Watch the complete Roaming the Red Hills Adventure, an extended version of the Local Routes Episode airing on April 21, 2016.
Over the course of ten adventures, we explore the Red Hills of south Georgia and north Florida. It’s a region shaped by a rich ecology, starting with a large, privately owned longleaf forest, maintained through fire for the purpose of quail hunting, but beneficial to many species. From there we head down to the Red Hills’ rivers and lakes, and the wildlife within them. We also explore our rural heritage, where local agriculture still thrives.
Here we have collected all of our Roaming the Red Hills EcoAdventure series for a special episode of Local Routes. While we had to cut some footage for the air version to fit its time slot, we have no such constraint here. We ‘d like to thank Tall Timbers Research Station & Land Conservancy for providing funding for this video series, as well as to the local musicians who lent their music to the videos: Tracy Horenbein (who composed music specifically for the series), Belle and the Band, and Gary Asbell. Our narrator was Jim McMurtry.
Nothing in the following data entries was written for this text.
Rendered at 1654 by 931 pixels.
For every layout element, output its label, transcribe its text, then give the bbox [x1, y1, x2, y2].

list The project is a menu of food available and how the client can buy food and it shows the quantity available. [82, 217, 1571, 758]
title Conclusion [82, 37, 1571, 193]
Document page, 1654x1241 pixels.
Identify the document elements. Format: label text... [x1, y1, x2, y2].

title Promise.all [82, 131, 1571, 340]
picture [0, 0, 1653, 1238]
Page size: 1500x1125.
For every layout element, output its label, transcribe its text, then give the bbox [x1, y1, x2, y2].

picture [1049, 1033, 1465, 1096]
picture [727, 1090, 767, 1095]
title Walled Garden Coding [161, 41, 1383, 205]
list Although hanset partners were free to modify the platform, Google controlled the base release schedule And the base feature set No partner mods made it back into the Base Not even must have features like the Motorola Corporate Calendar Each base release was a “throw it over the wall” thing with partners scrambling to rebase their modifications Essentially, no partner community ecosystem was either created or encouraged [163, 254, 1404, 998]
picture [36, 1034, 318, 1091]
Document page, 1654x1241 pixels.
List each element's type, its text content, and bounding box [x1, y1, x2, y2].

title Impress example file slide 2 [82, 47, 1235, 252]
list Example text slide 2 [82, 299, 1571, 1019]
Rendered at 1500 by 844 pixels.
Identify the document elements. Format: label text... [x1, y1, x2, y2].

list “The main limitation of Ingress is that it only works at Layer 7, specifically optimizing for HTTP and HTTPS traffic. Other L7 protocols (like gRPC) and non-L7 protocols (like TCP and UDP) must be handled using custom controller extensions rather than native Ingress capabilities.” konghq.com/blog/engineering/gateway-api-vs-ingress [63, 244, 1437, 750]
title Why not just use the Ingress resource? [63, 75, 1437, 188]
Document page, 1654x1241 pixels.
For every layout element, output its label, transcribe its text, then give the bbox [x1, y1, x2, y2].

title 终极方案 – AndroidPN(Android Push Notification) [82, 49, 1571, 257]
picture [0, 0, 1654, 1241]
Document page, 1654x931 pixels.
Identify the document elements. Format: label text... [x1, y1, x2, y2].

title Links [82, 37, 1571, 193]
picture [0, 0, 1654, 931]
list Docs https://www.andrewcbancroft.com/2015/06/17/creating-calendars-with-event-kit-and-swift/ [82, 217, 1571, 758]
Roaming the Red Hills was produced and written by WFSU Ecology Blog producer Rob Diaz de Villegas.
If you’d like to read a little more about any of the adventures seen in the program, you can visit the WFSU Ecology Blog:
Part 1 | Quail Hunting and Accidental Conservation in the Red Hills
We witness a Red Hills tradition that has had a large impact on area ecology: The quail hunt. To create a favorable habitat in which to hunt quail, landowners in the Red Hills created a thriving ecosystem in which hundreds of species thrive, including many that are endangered.
Part 2 | Red Cockaded Woodpeckers and Fire in the Red Hills
Jim Cox bands a seven day old red cockaded woodpecker and takes a group of FSU Biology students to a fire dependent, old growth longleaf pine forest. We see how fire benefits plant and animal species in the longleaf habitat, including endangered species like the red cockaded.
Part 3 | Peeking into Gopher Tortoise Burrows at Birdsong Nature Center
One of the cutest critters to depend on fire in the longleaf habitat is the gopher tortoise. At Birdsong Nature Center, we learn the value of their burrows.
Part 4 | Lost Creek: Hiking an Ancient Forest
At Lost Creek Forest in Thomasville, families explore an old growth forest at the headwaters of the Aucilla, and learn how to make use of native plants.
Part 5 | Kayak Scouting Mission on the Ochlockonee Water Trail
Students at Thomas University are helping map a new paddling trail. On a scouting mission with them, we kayak- and walk, climb, wade, and hack our way through- the Ochlockonee River in Georgia.
Part 6 | Ochlockonee Bio-Blitz | Kids Experience Florida River Wildlife
On a sandbar in the Apalachicola National Forest, children immerse themselves in turtles, frogs, fish, butterflies and more on the Ochlockonee River for the Ochlockonee Bio-Blitz. Biologists from Tall Timbers Research Station & Land Conservancy, Florida Fish and Wildlife, and the Friends of the Apalachicola National Forest were on hand to help the kids identify the many species they saw.
Part 7 | Sweetgrass Cheese Shop- Celebrating Farms of the Red Hills
Local farms in the Red Hills are part of an agricultural tradition dating back to the Apalachee. We go farm to table at Thomasville’s Sweetgrass Dairy.
Part 8 | Eluster Richardson | Painting Life on a Red Hills Tenant Farm
Eluster Richardson recreates scenes from his childhood, as he paints watercolors of tenant farm life for the Jones Tenant House Exhibit at Tall Timbers Research Station & Land Conservancy.
Part 9 | Lake Iamonia Duck Hunt
After a mild winter, hunters worried that ducks wouldn’t migrate before the season ended. We go to scenic Lake Iamonia on the last day of the season…
Part 10 | Cycling Monticello’s Historic Canopy Roads
We cycle down canopy roads through historically black communities in Monticello, where we meet Dr. Flossie Byrd. Dr. Byrd recounts the invaluable education she received there in the 1940s.